Which leaves the next question… Which NL2SQL tool?
And that’s where Myriade steps in. It’s the only NL2SQL agent purpose‑built for the new local‑first era.
It’s open source which means it will happily run on local/serverless instances like DuckDB, PostgreSQL or MySQL. But is also available as a cloud solution, which means it can grow with you as you grow.
Why it fits the small‑data philosophy: you can deploy it on your laptop today, burst to serverless tomorrow, with the same chat interface.
Why ops teams love it: read‑only, zero‑retention architecture means data can’t be accidentally modified, leaked, or lost. GDPR, HIPAA, SOC2… you’re compliant and audit-friendly.
Why finance signs off: a fixed monthly SaaS fee keeps costs flat; you will never have surprise compute spikes.

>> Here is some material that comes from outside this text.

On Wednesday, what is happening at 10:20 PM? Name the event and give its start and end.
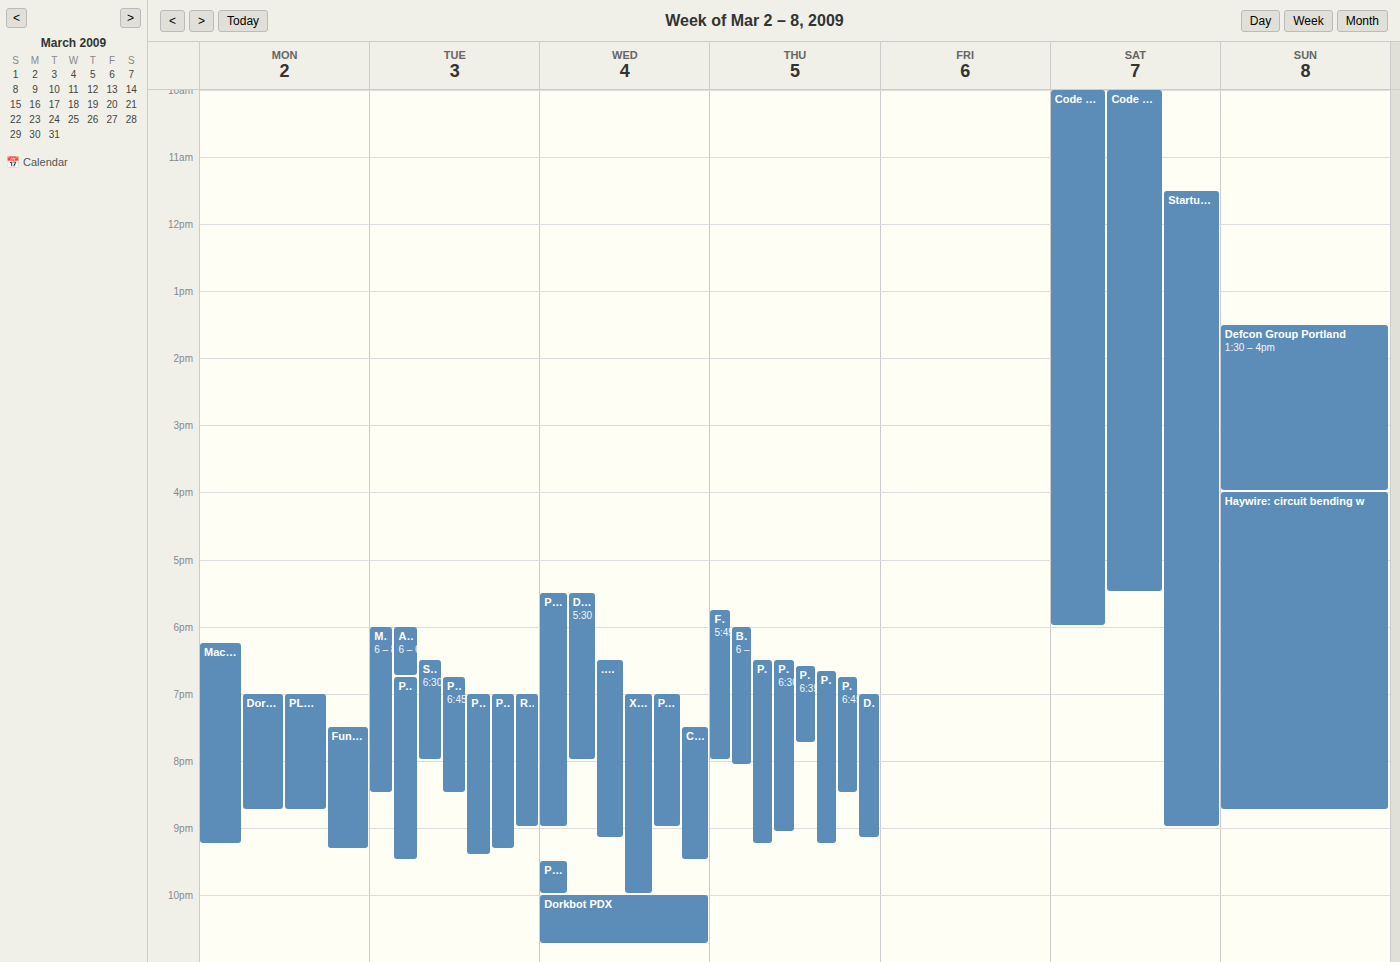
"Dorkbot PDX", 10:00 PM to 10:45 PM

In short, Myriade turns that lightning‑fast local stack into a shareable, conversational data‑insights engine - without dragging you back to warehouse overhead.
If you’re interested in trialling it out, it’s totally free at the moment.
Quick‑Start Checklist: Going Local‑First in One Afternoon
Audit Your Data Footprint - List CSV exports from SaaS tools, spreadsheets in shared drives, and any on‑prem instances like Postgres/MySQL. If the total sits under 100 GB, you’re the perfect candidate for a laptop‑first stack.
Spin Up DuckDB or Point to Your Existing DB - Install in 30 seconds, or just open a .duckdb file. Prefer Postgres/MySQL? No problem - DuckDB can attach or you can connect Myriade directly to them.
Define Governance & Guardrails - Decide who gets access, what types of queries are allowed, and how results should be reviewed. Assign user roles, set usage limits if needed, and document basic policies to stay compliant - especially if you’re dealing with regulated data.
Train Teams on the Ask/Verify/Iterate Workflow - AI is powerful, but it still needs human judgment. Encourage your team to:
Ask clear, focused questions
Verify the query logic and results
Iterate with follow-up prompts to refine insights
Follow those four steps and by tomorrow morning your SMB will have an AI‑driven data‑management tool that’s faster, cheaper, and more transparent than most enterprise stacks.